Manfaat bagi Komunitas dan Pembangunan Nasional

Riset yang dihasilkan dari taman ini akan berkontribusi langsung pada pengembangan modul edukasi yang dapat diakses oleh masyarakat dan pelajar. Edukasi ini penting untuk meningkatkan kesadaran dan pengetahuan tentang pentingnya konservasi tanaman dan lingkungan.

Dari keterlibatan dosen, peneliti, dan mahasiswa dalam kegiatan penelitian, peningkatan kapasitas sumber daya manusia diharapkan dapat terwujud.

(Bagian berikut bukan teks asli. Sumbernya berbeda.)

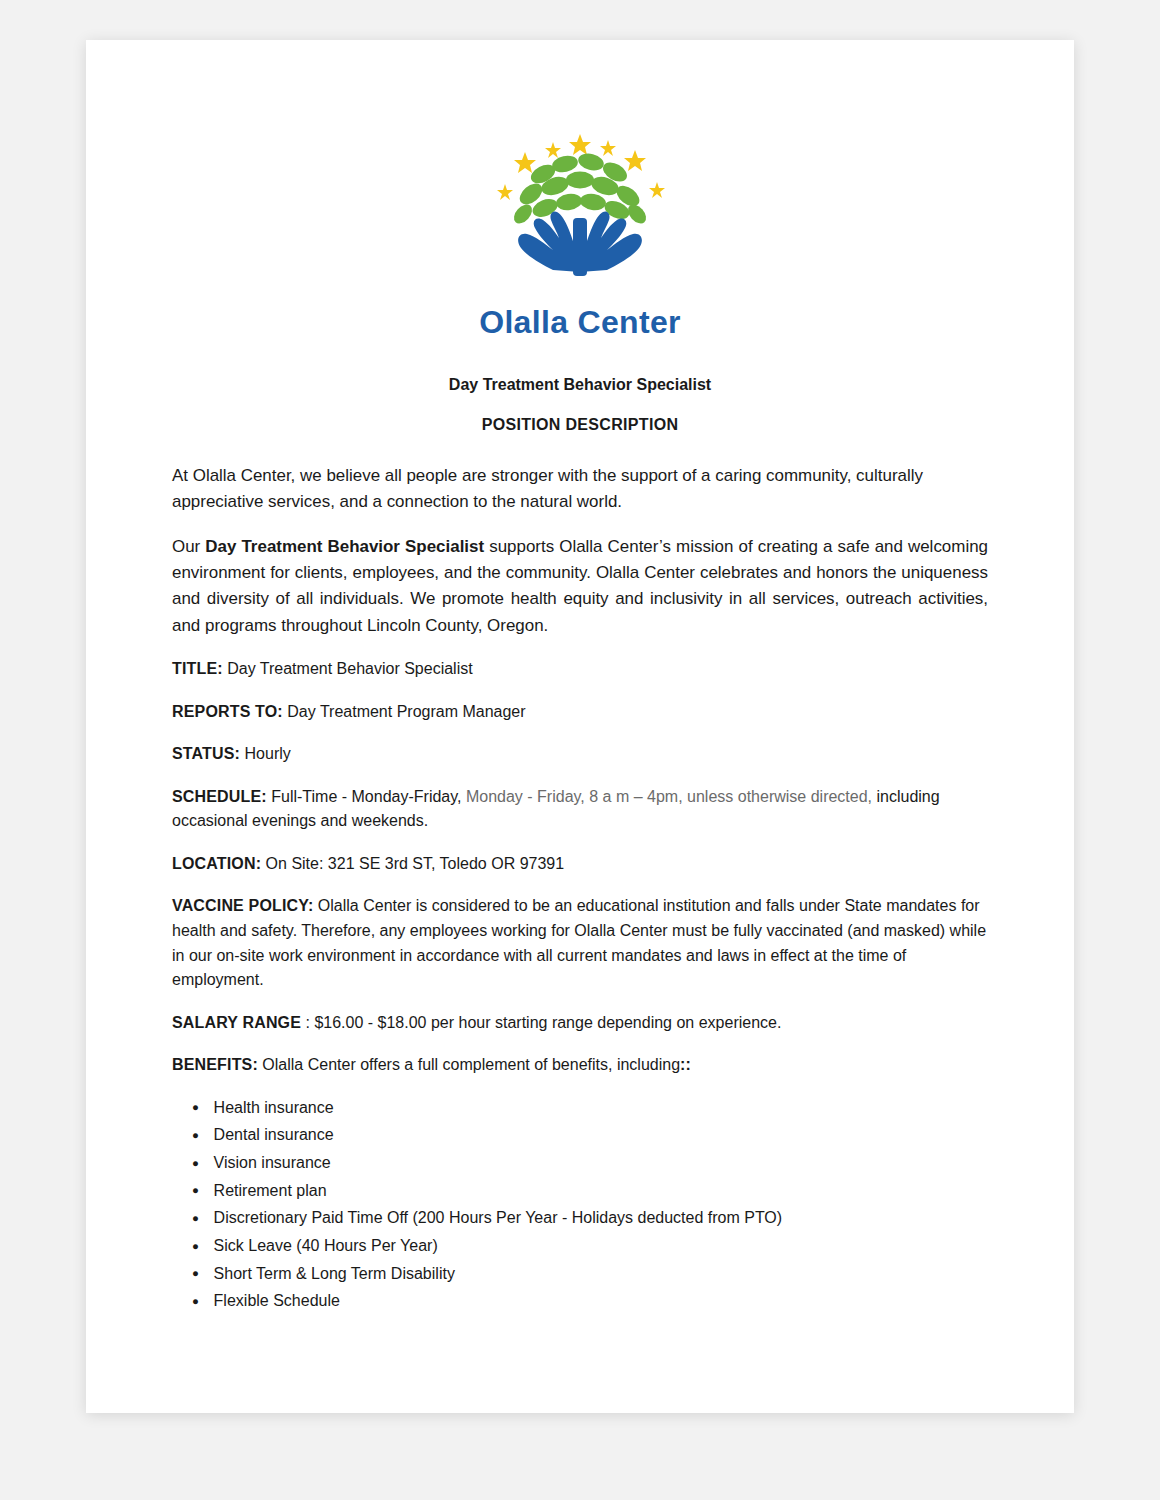Olalla Center
Day Treatment Behavior Specialist
POSITION DESCRIPTION
At Olalla Center, we believe all people are stronger with the support of a caring community, culturally appreciative services, and a connection to the natural world.
Our Day Treatment Behavior Specialist supports Olalla Center’s mission of creating a safe and welcoming environment for clients, employees, and the community. Olalla Center celebrates and honors the uniqueness and diversity of all individuals. We promote health equity and inclusivity in all services, outreach activities, and programs throughout Lincoln County, Oregon.
TITLE:
Day Treatment Behavior Specialist
REPORTS TO:
Day Treatment Program Manager
STATUS:
Hourly
SCHEDULE:
Full-Time - Monday-Friday, Monday - Friday, 8 a m – 4pm, unless otherwise directed, including occasional evenings and weekends.
LOCATION:
On Site: 321 SE 3rd ST, Toledo OR 97391
VACCINE POLICY:
Olalla Center is considered to be an educational institution and falls under State mandates for health and safety. Therefore, any employees working for Olalla Center must be fully vaccinated (and masked) while in our on-site work environment in accordance with all current mandates and laws in effect at the time of employment.
SALARY RANGE
: $16.00 - $18.00 per hour starting range depending on experience.
BENEFITS:
Olalla Center offers a full complement of benefits, including::
Health insurance
Dental insurance
Vision insurance
Retirement plan
Discretionary Paid Time Off (200 Hours Per Year - Holidays deducted from PTO)
Sick Leave (40 Hours Per Year)
Short Term & Long Term Disability
Flexible Schedule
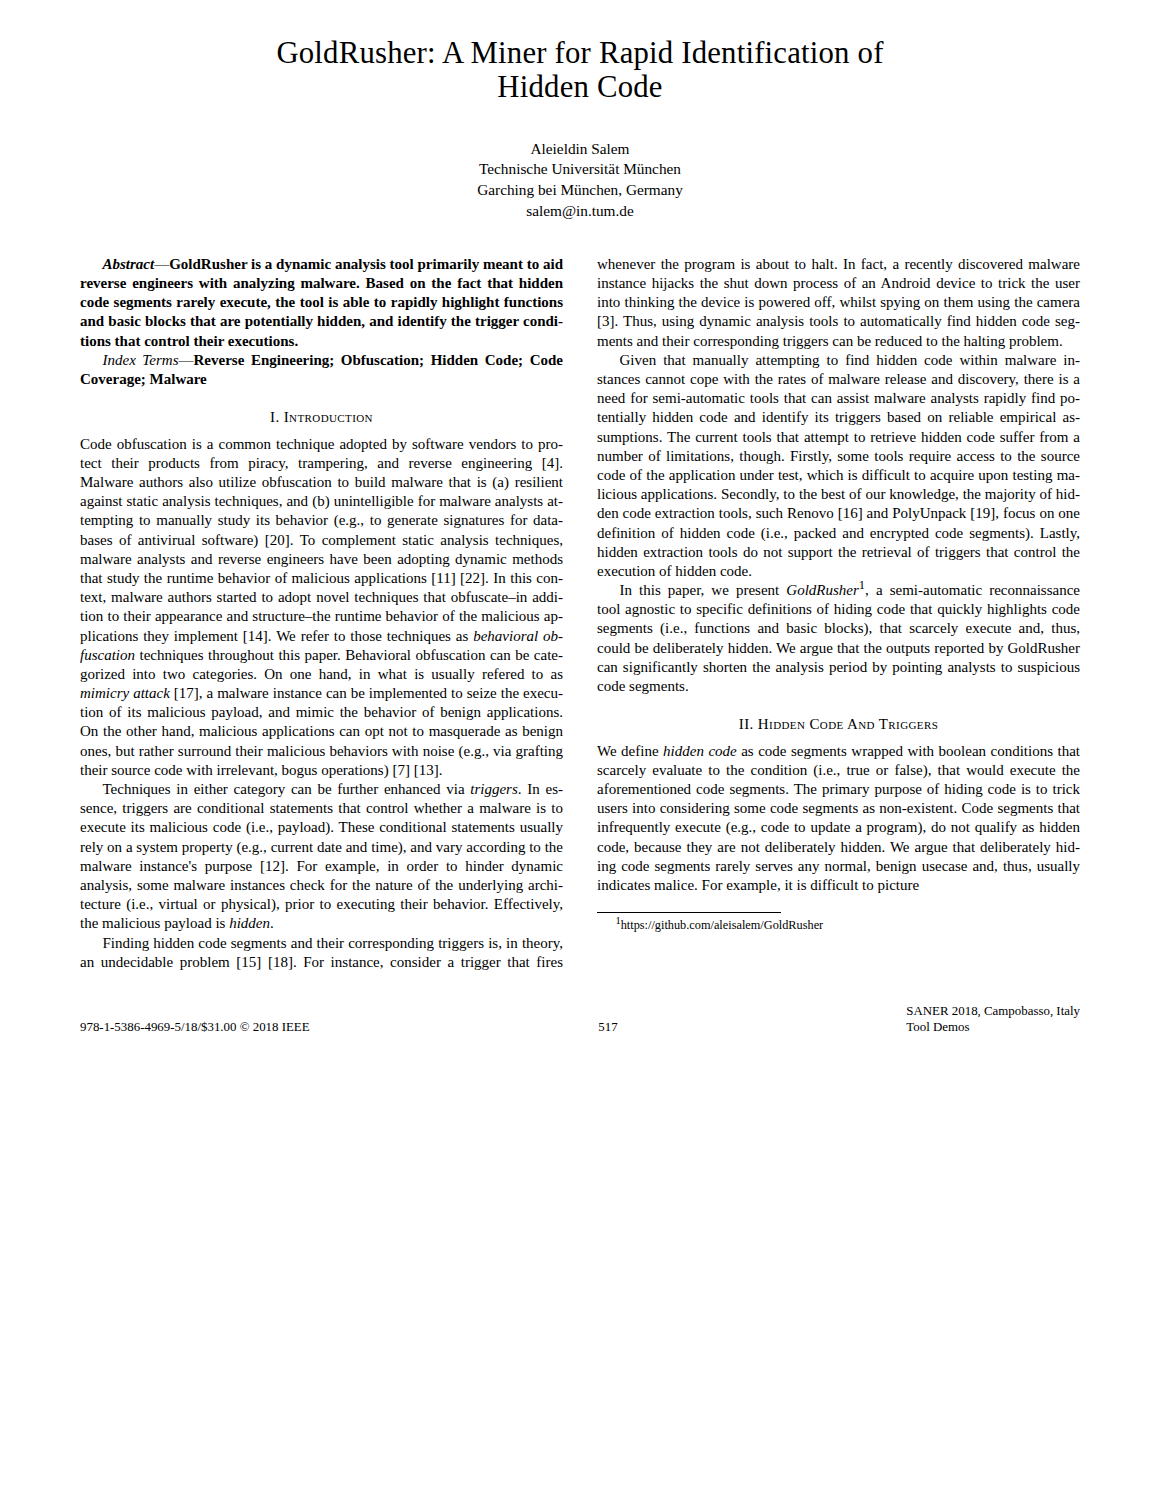GoldRusher: A Miner for Rapid Identification of
Hidden Code
Aleieldin Salem Technische Universität München Garching bei München, Germany salem@in.tum.de
Abstract—GoldRusher is a dynamic analysis tool primarily meant to aid reverse engineers with analyzing malware. Based on the fact that hidden code segments rarely execute, the tool is able to rapidly highlight functions and basic blocks that are potentially hidden, and identify the trigger conditions that control their executions.
Index Terms—Reverse Engineering; Obfuscation; Hidden Code; Code Coverage; Malware
I. Introduction
Code obfuscation is a common technique adopted by software vendors to protect their products from piracy, trampering, and reverse engineering [4]. Malware authors also utilize obfuscation to build malware that is (a) resilient against static analysis techniques, and (b) unintelligible for malware analysts attempting to manually study its behavior (e.g., to generate signatures for databases of antivirual software) [20]. To complement static analysis techniques, malware analysts and reverse engineers have been adopting dynamic methods that study the runtime behavior of malicious applications [11] [22]. In this context, malware authors started to adopt novel techniques that obfuscate–in addition to their appearance and structure–the runtime behavior of the malicious applications they implement [14]. We refer to those techniques as behavioral obfuscation techniques throughout this paper. Behavioral obfuscation can be categorized into two categories. On one hand, in what is usually refered to as mimicry attack [17], a malware instance can be implemented to seize the execution of its malicious payload, and mimic the behavior of benign applications. On the other hand, malicious applications can opt not to masquerade as benign ones, but rather surround their malicious behaviors with noise (e.g., via grafting their source code with irrelevant, bogus operations) [7] [13].
Techniques in either category can be further enhanced via triggers. In essence, triggers are conditional statements that control whether a malware is to execute its malicious code (i.e., payload). These conditional statements usually rely on a system property (e.g., current date and time), and vary according to the malware instance's purpose [12]. For example, in order to hinder dynamic analysis, some malware instances check for the nature of the underlying architecture (i.e., virtual or physical), prior to executing their behavior. Effectively, the malicious payload is hidden.
Finding hidden code segments and their corresponding triggers is, in theory, an undecidable problem [15] [18]. For instance, consider a trigger that fires whenever the program is about to halt. In fact, a recently discovered malware instance hijacks the shut down process of an Android device to trick the user into thinking the device is powered off, whilst spying on them using the camera [3]. Thus, using dynamic analysis tools to automatically find hidden code segments and their corresponding triggers can be reduced to the halting problem.
Given that manually attempting to find hidden code within malware instances cannot cope with the rates of malware release and discovery, there is a need for semi-automatic tools that can assist malware analysts rapidly find potentially hidden code and identify its triggers based on reliable empirical assumptions. The current tools that attempt to retrieve hidden code suffer from a number of limitations, though. Firstly, some tools require access to the source code of the application under test, which is difficult to acquire upon testing malicious applications. Secondly, to the best of our knowledge, the majority of hidden code extraction tools, such Renovo [16] and PolyUnpack [19], focus on one definition of hidden code (i.e., packed and encrypted code segments). Lastly, hidden extraction tools do not support the retrieval of triggers that control the execution of hidden code.
In this paper, we present GoldRusher1, a semi-automatic reconnaissance tool agnostic to specific definitions of hiding code that quickly highlights code segments (i.e., functions and basic blocks), that scarcely execute and, thus, could be deliberately hidden. We argue that the outputs reported by GoldRusher can significantly shorten the analysis period by pointing analysts to suspicious code segments.
II. Hidden Code And Triggers
We define hidden code as code segments wrapped with boolean conditions that scarcely evaluate to the condition (i.e., true or false), that would execute the aforementioned code segments. The primary purpose of hiding code is to trick users into considering some code segments as non-existent. Code segments that infrequently execute (e.g., code to update a program), do not qualify as hidden code, because they are not deliberately hidden. We argue that deliberately hiding code segments rarely serves any normal, benign usecase and, thus, usually indicates malice. For example, it is difficult to picture
1https://github.com/aleisalem/GoldRusher
978-1-5386-4969-5/18/$31.00 © 2018 IEEE
517
SANER 2018, Campobasso, Italy
Tool Demos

Dengan demikian, kemitraan ini tidak hanya akan memperkuat sektor pendidikan, tetapi juga mendorong pembangunan komunitas berkelanjutan.

Inovasi dalam pemanfaatan tanaman obat dan tanaman budaya dapat membuka peluang baru dalam menciptakan lapangan kerja lokal. Hal ini menjadi sinergi positif antara aspek ekonomi dan upaya pelestarian lingkungan, yang sangat diperlukan dalam era modern ini.